WHAT YOU NEED TO DO
List every four-digit year mentioned in the text below about the prison baseball team and Seng's execution.

Overland Park was the site of the fourth and final game between the WSP All-Stars and the Rawlins Juniors on Aug. 27. It would be the first time the cons would play in public. Security was tight.
Under heavy guard, the All-Stars were led onto the field in front of a packed house. No excuses this time for the Juniors. They could not claim nervousness at the thought of playing on prison grounds at the stockade. This game was to be played on their home field.
Earlier in the week, Rawlins split a doubleheader with the “invincible” Cheyenne Indians. The semi-pro Indians team went 70-25-5 on their way to a second consecutive Rocky Mountain League championship in 1911.
Incidentally, three players from that famed Indians team would go on to professional careers in the majors. Pitcher Claude Hendrix signed with the Pittsburgh Pirates and southpaw Harry Rustenhaven pitched for the New York Giants. Third baseman George Cochran was a member of the Boston Red Sox world series winning team in 1918.
Undaunted, the WSP All-Stars again bested the Rawlins Juniors 15-10. There are no newspaper accounts of the game that detail the box score or any stats.
After the win, the convicts returned to the state prison, surrendered their equipment and returned to their cells. They would never play again.
Bottom Of The 9th
Governor Carey penned a letter to Warden Alston in September expressing his concerns about the prison baseball team. The governor was worried about the potential impression of wrongdoing concerning the play-to-pay scheme of shortening sentences, as well as rumors that gambling was also taking place on the games.
Warden Alston gathered the team later than month and told them it was over. The short-lived experiment was discontinued in favor of a penitentiary-wide education program.
The season ended, the team dissolved, Seng anxiously awaited word on his final stay and appeal. It was denied. In early April, he learned his new date with the hangman was to be May 24, 1912.
Right up until the day of his execution, Seng held out hope that the governor might commute his sentence to life in prison. Dozens of letters were penned on his behalf. During his tenure as governor, Carey pardoned 63 people and commuted the sentences of 96.
But it was not to be for Seng.
The same gallows used to hang famed Wyoming bounty hunter Tom Horn at the Laramie County jail eight years prior was dismantled and brought to the Wyoming State Penitentiary. The Julian Gallows, as it was known, was named for its inventor James P. Julian. It operated by the use of a water pail which, when drained sufficiently, sprung a trap door, thus circumventing the need for an actual hangman.
At 2:45 a.m. on his scheduled execution day, Seng was fitted with a black hood. He stepped on the trap door, pulling the cork on the water bucket. Not a minute later, Seng “fell five feet and was jerked into eternity at the end of a rope,” according to the Carbon County Journal. His neck was not broken. He slowly strangled. Seng was pronounced dead at 2:54 a.m. by three attending doctors.
Seng’s body was turned over to county undertaker H. Rasmussen. The Journal reported Rasmussen promised to ship Seng’s body back to Pennsylvania for burial in his hometown, but that may not have happened.
A headstone can be found at the old “Frontier Prison” in Rawlins bearing Seng’s details. Another burial site in Allentown’s Sacred Heart of Jesus Catholic Cemetery also displays Seng’s name on a headstone, but the date of death is incorrect.
Seng was the first person hanged at Wyoming State Penitentiary. Eight more would follow until the gallows were replaced by the gas chamber in 1936. In all, 14 men were executed at the state pen. Another 250 died of natural causes, suicide, or were victims of inmate violence until the lockup closed down in 1981.

ENTRIES SHOWN
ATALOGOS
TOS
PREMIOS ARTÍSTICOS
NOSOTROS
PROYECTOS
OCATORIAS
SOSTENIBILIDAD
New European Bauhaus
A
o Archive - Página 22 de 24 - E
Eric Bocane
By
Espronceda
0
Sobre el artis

SOLUTION
1911, 1918, 1912, 1936, 1981